Yet when I read my manuscripts I get some glimpses of light coming through the cracks of my own incompetencies, but the awkwardness of the prose and unnaturalness of the dialogue rips me apart and I can’t see the light anymore. Is it good enough? Will it pass muster? I doubt it.

I long since decided to self-publish. I love social media and marketing and figured if my work is meant to be read it will find its way into the hands of the right readers. What I haven’t had until now is an editor, that is until I approached Ros. Ros is a friend who has an ability with language akin to a music maestro’s ear or a mathematician’s brain. She just knows when it’s grammatically correct. It sounds right. She agreed to take me on.

We’re working together one chapter at a time. I send it to her and she edits it, not with red pen, but the completed edited manuscript. I trust her to retain the integrity of my writing as she goes. Now here’s the catch. She won’t return it to me until I send her the next chapter. I’m chomping at the bit to know what she thinks each time, and desperate to see the finished result, but I hear absolutely nothing from her until I send her the next one. It makes me keep going and forces me to at least release my work to one person.
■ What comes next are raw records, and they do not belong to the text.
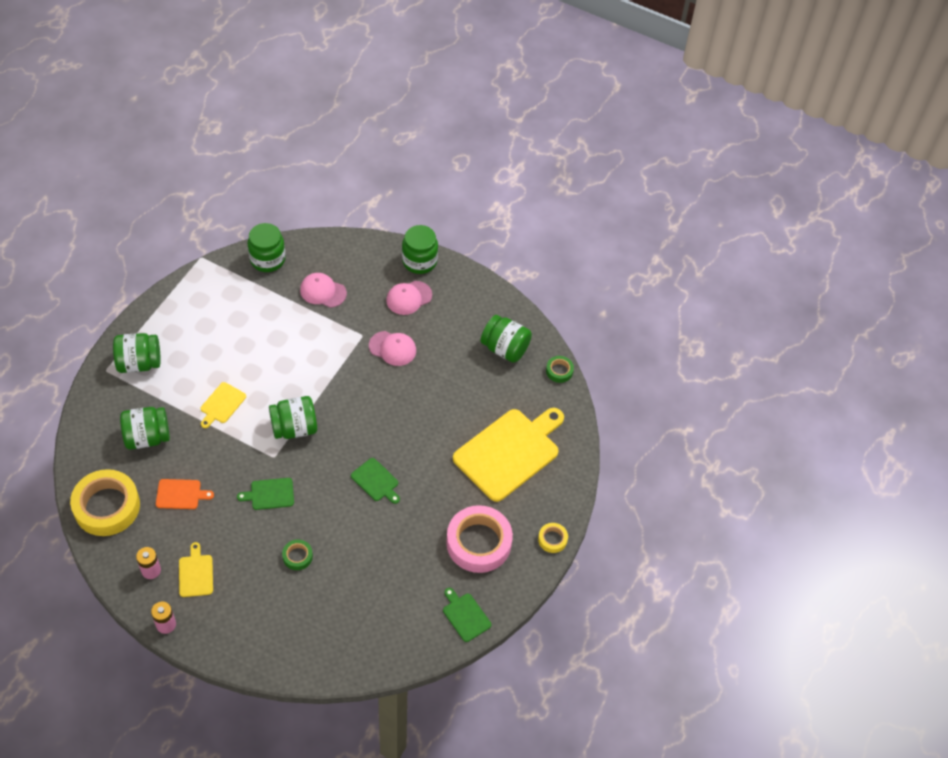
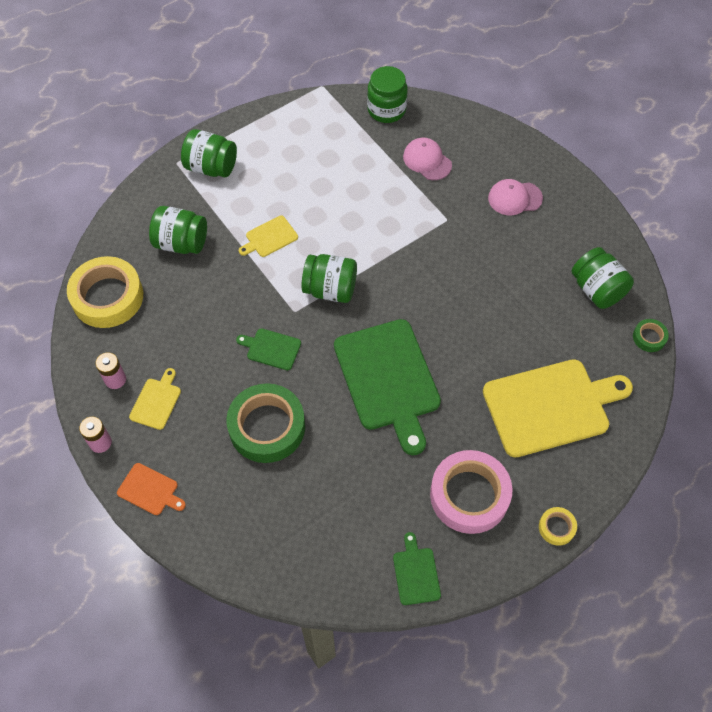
camera: 30 degrees right, 5 degrees up
orange cutting board [156,479,214,509] -> orange cutting board moved to [117,463,186,515]
green tape [282,539,313,570] -> green tape [226,383,305,463], size x2.21
green cutting board [351,458,400,504] -> green cutting board [334,319,441,455], size x2.23
pink cap [369,331,416,366] -> none
green jar [402,225,438,274] -> none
When I do, it’s always a joyful occasion. She tells me I’m a great storyteller and she can’t wait to hear what happens next. She encourages me to keep going. The chapters that are returned still sound like me, but I know they are cleaner and easier to read. Ros is a miracle-worker in my life and I know, because of her, that I will reach my goal of releasing my work on the world this year. Getting an editor was the best thing I ever did. What about you?